GRAND PRIX DE LA FINANCE SOLIDAIRE

Depuis une dizaine d’années, les microbrasseries se multiplient, produisant localement des bières qui tranchent avec les produits standardisés de la grande distribution. Il y en aurait plus de 800 en France, 140 rien qu’en Auvergne-Rhône-Alpes. « Mais le malt qu’elles utilisent est rarement bio et n’est pas produit localement. La plupart s’approvisionnent en Allemagne et en Belgique », confie Guillaume Bourdon.

Ce trentenaire travaillant dans l’insertion par l’activité économique s’est associé avec son épouse, Marie, et son colocataire, Baptiste François, pour lancer Malteurs Echos en 2012. Quittant la région parisienne, ils se sont installés à Beauchastel, un village de l’ouest de l’Ardèche, près de la Drôme.

Une approche militante

Le choix du statut de société coopérative d’intérêt collectif (SCIC) leur a permis d’associer à leur projet de nombreux partenaires : fondateurs, salariés, agriculteurs, brasseurs, collectivités locales, consommateurs, ou encore plusieurs Cigales, ces groupes de citoyens qui mobilisent leur épargne pour financer des projets locaux.

La coopérative compte ainsi cent sociétaires, dont quarante brasseurs. Pour boucler le financement initial de 150 000 euros, Malteurs Echos a fait appel au réseau France Active et au programme d’investissements d’avenir (PIA), qui ont complété leur apport personnel de 30 000 euros. Ils ont également obtenu des subventions de l’Etat, de la région et du département.

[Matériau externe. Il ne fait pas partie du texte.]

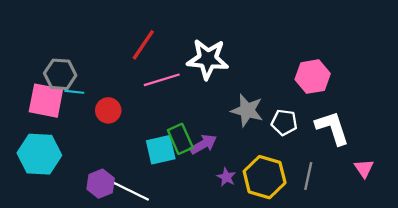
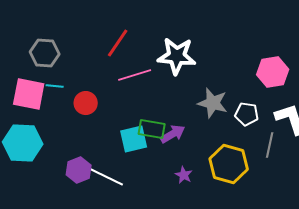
gray hexagon: (60, 74) -> (45, 53), moved
green rectangle: (180, 139) -> (152, 129), turned -56
gray line: (308, 176) -> (270, 145), moved
purple star: (226, 177) -> (184, 175), moved

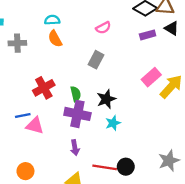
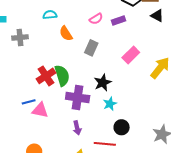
purple rectangle: (148, 35) -> (119, 21), moved
orange semicircle: (55, 39) -> (66, 34), moved
pink rectangle: (151, 77) -> (131, 55), moved
green semicircle: (76, 94) -> (62, 76), moved, size x1.5
black circle: (126, 167) -> (122, 127), moved

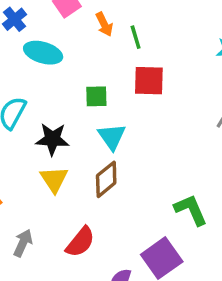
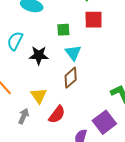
yellow triangle: (54, 179) -> (39, 96), moved

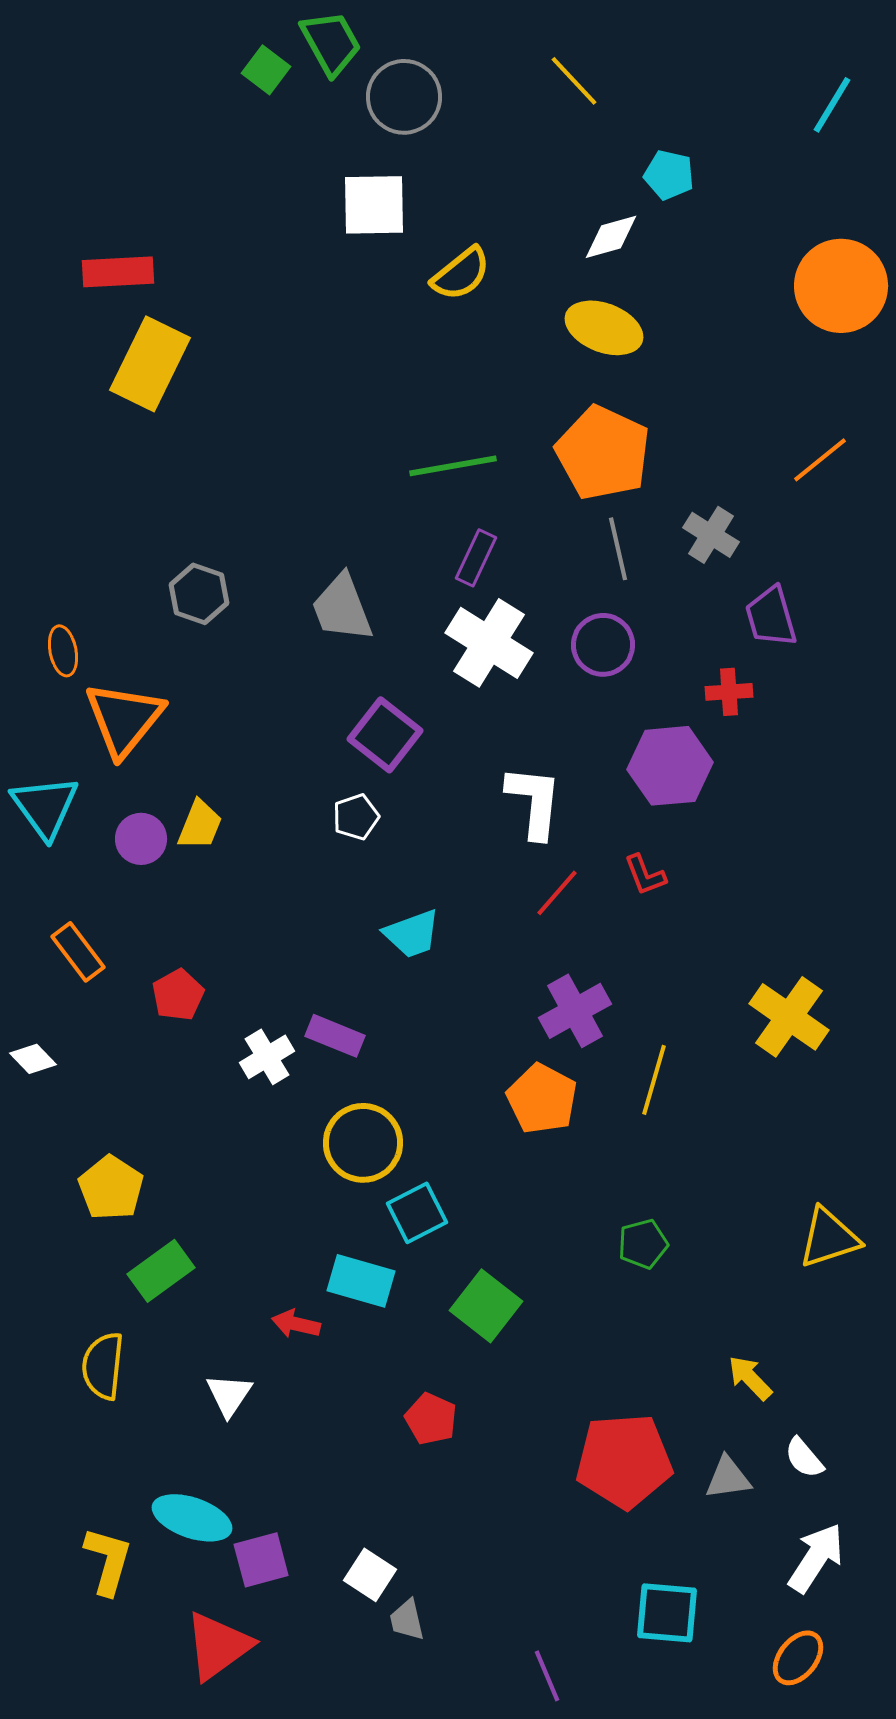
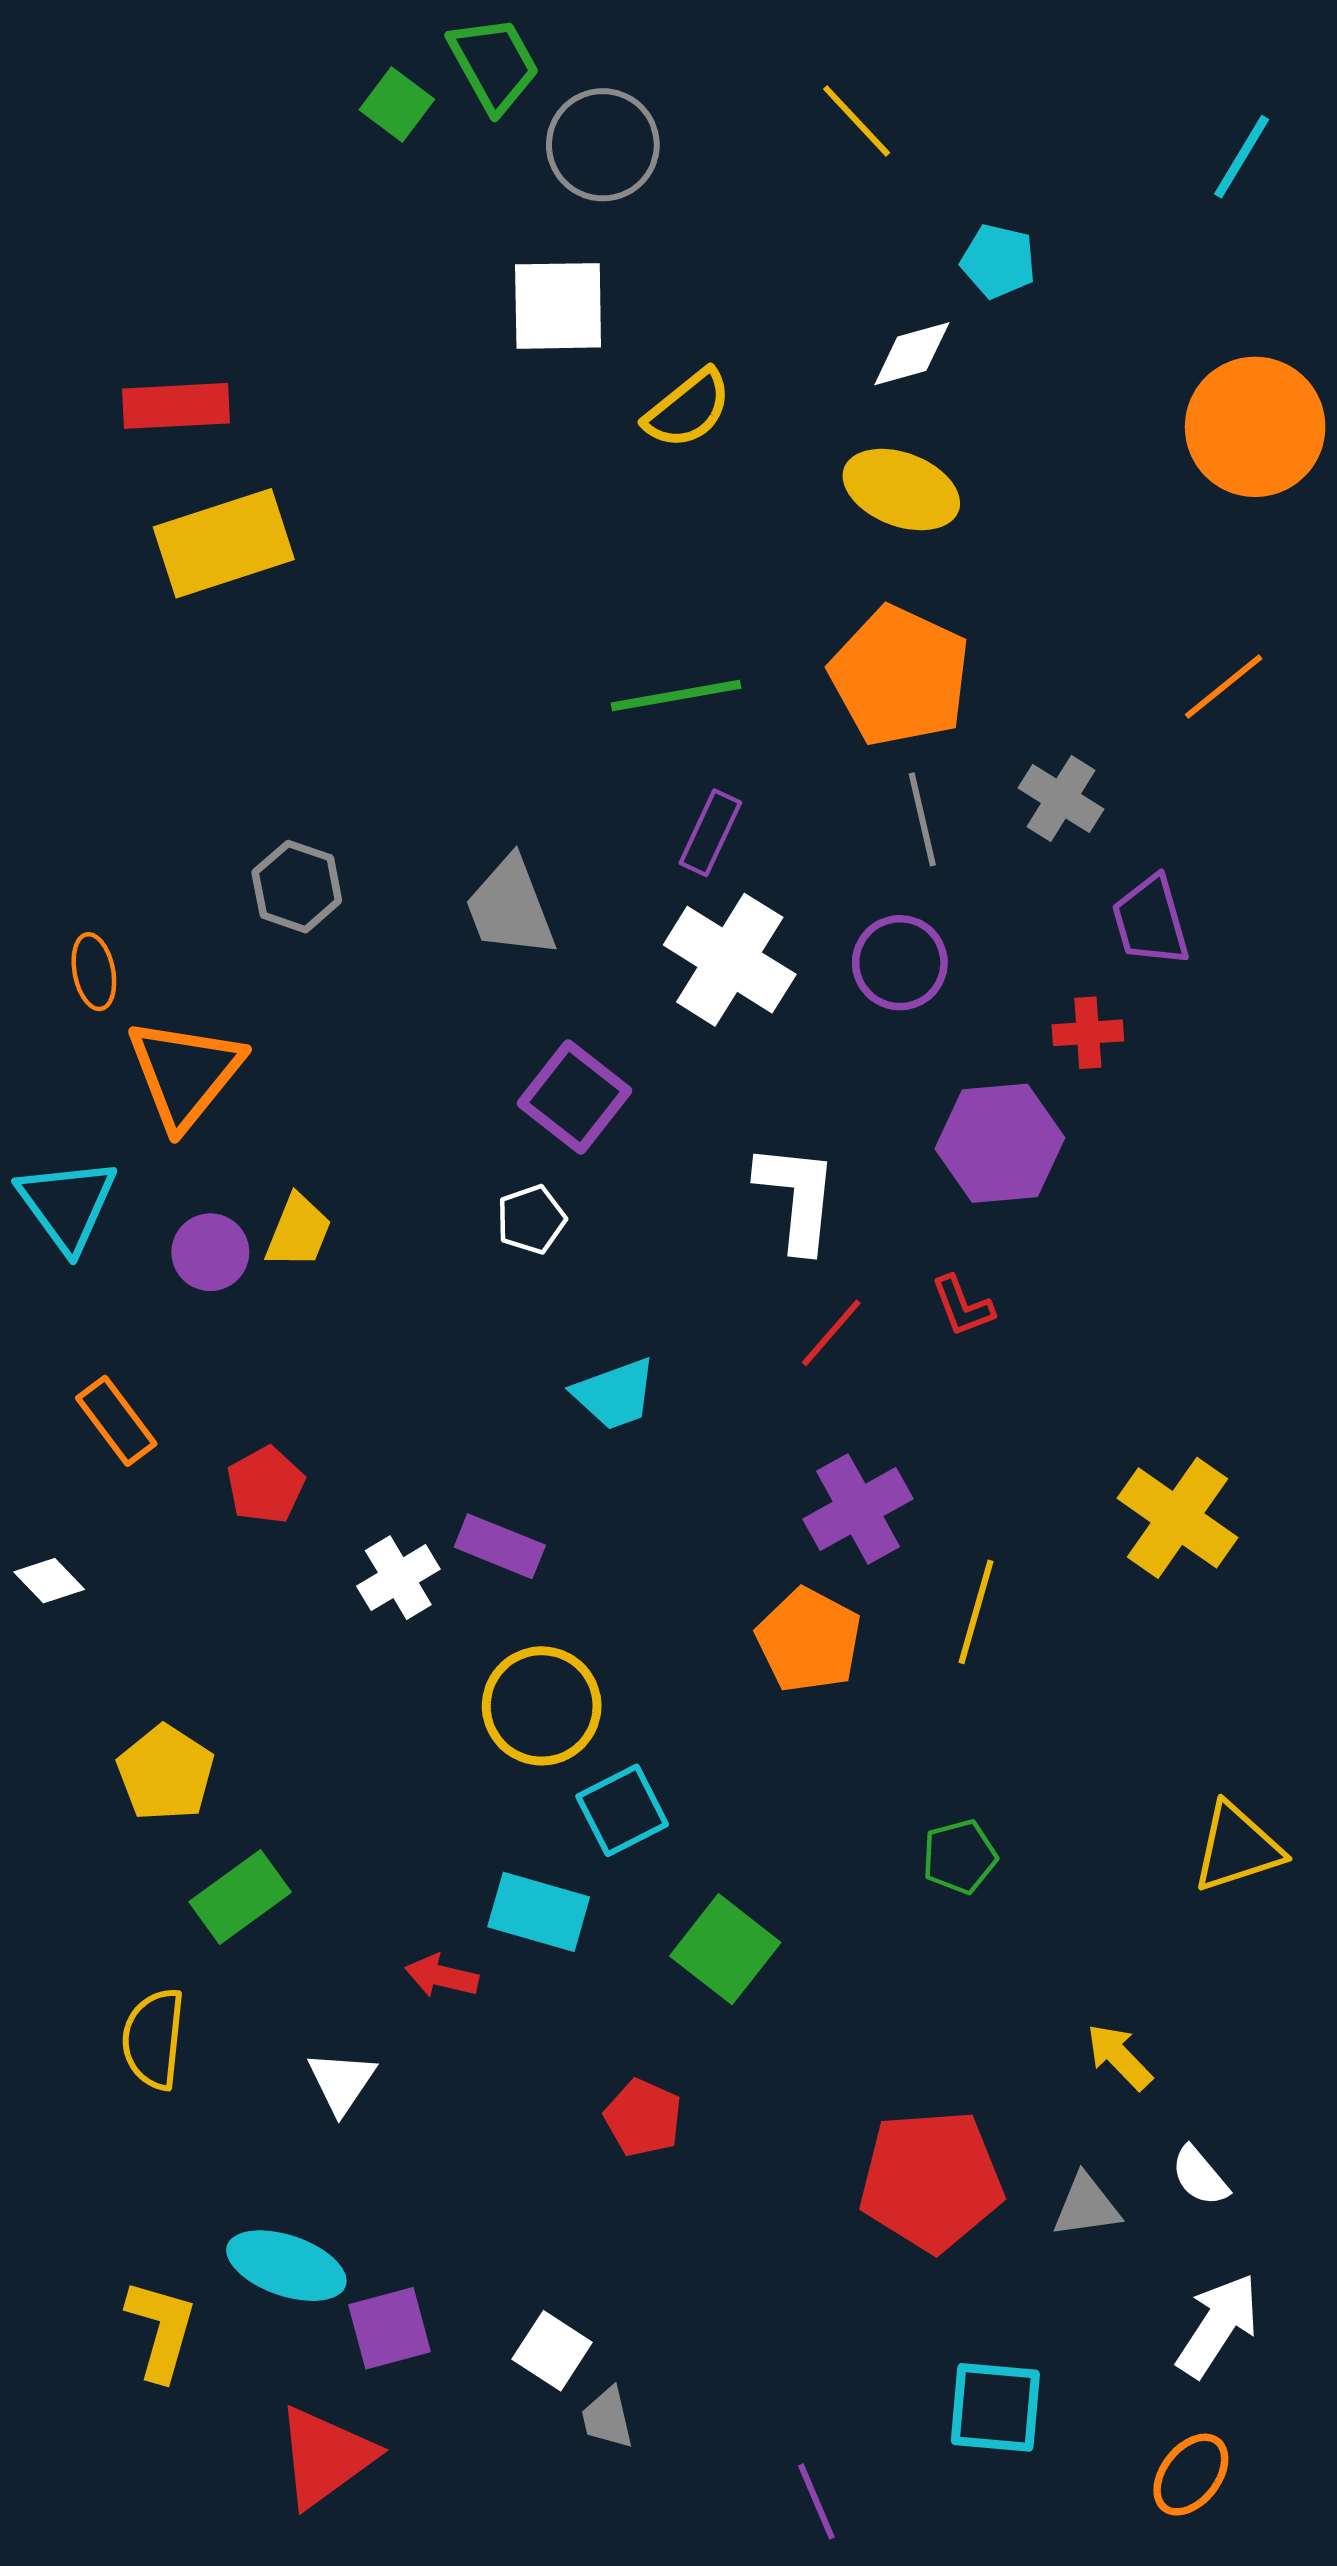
yellow rectangle: (150, 364) -> (224, 543), turned 46

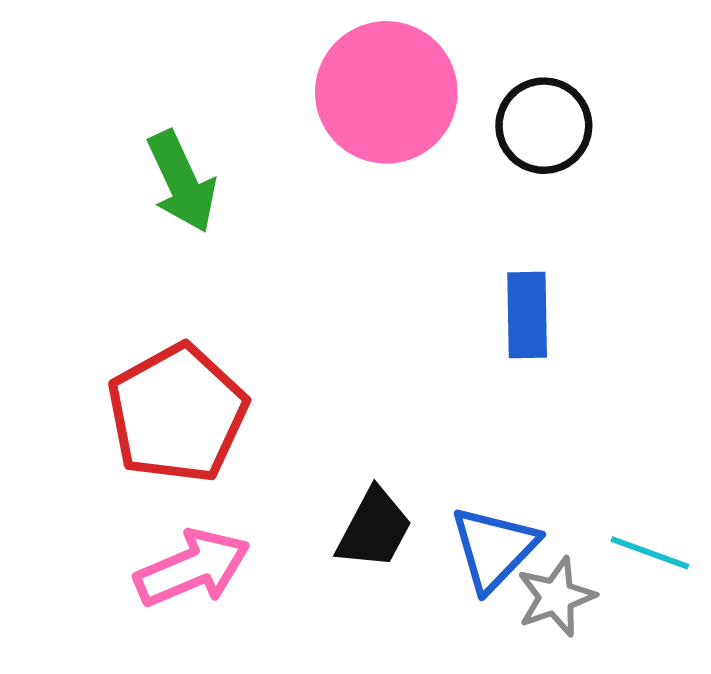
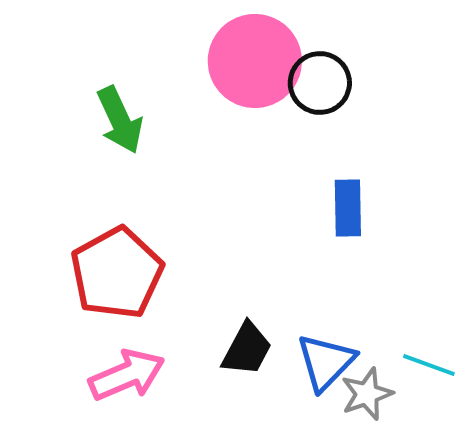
black circle: (544, 126) -> (320, 83), moved

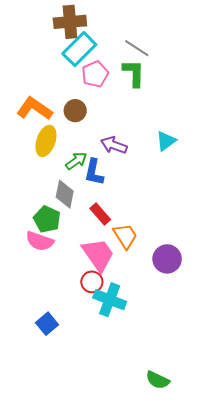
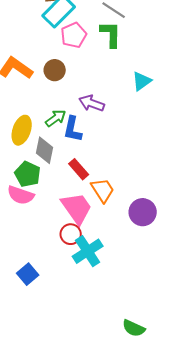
yellow ellipse: (46, 141) -> (22, 130), moved
cyan triangle: (166, 141) -> (142, 81), moved
cyan cross: (110, 300) -> (88, 251), turned 36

Défendant les valeurs de l’économie sociale et solidaire, les fondateurs de cette coopérative veulent montrer qu’un autre mode d’organisation du travail est possible, très éloigné de celui des grands groupes qui dominent le marché du malt. Plutôt qu’automatiser leur production, ils ont opté pour des techniques manuelles, plus physiques, mais qui créent davantage d’emplois. Parmi les sept salariés de Malteurs Echos, trois sont en insertion. A terme, si l’entreprise atteint ses objectifs, six à dix emplois de ce type pourraient être créés.

Un rapport de un à mille

Un pari difficile dans une activité de transformation (le malt est produit par germination et cuisson de l’orge) où les marges sont faibles. Quand Malteurs Echos produit 600 kilogrammes de malt par jour, de quoi brasser 2 500 litres de bière, une unité de production industrielle peut en livrer quotidiennement jusqu’à 600 tonnes, soit un rapport de un à mille !

Sur ce marché concurrentiel, y a-t-il de la place pour des acteurs indépendants, forcément plus chers ? « A 1 200 euros la tonne de malt biologique, nos tarifs sont deux fois plus élevés que ceux des leaders. Mais cette matière première représente seulement 5 % à 10 % du coût de revient de la bière. A l’arrivée, la différence ne dépasse pas 13 centimes pour une bouteille de 75 centilitres. Nous atteindrons notre point d’équilibre lorsque nous produirons 600 tonnes par an », poursuit Guillaume Bourdon.

Déménagement programmé

Pour l’instant, la production annuelle de Malteurs Echos ne dépasse pas 250 tonnes. En déficit, la coopérative espère atteindre l’équilibre en 2017. Les capacités du site actuel étant saturées, elle se prépare à déménager. A quelques minutes du site actuel, une ancienne coopérative fruitière sera bientôt transformée en malterie.

Ce changement d’échelle nécessitera 60 000 euros d’investissement. Le prix à payer pour enclencher une dynamique positive qui pourrait dépasser le cadre rhônalpin. « Il y a la place pour quatre ou cinq malteries à vocation locale en France. Nous sommes en train d’ouvrir la voie, en espérant susciter des initiatives », déclare M. Bourdon.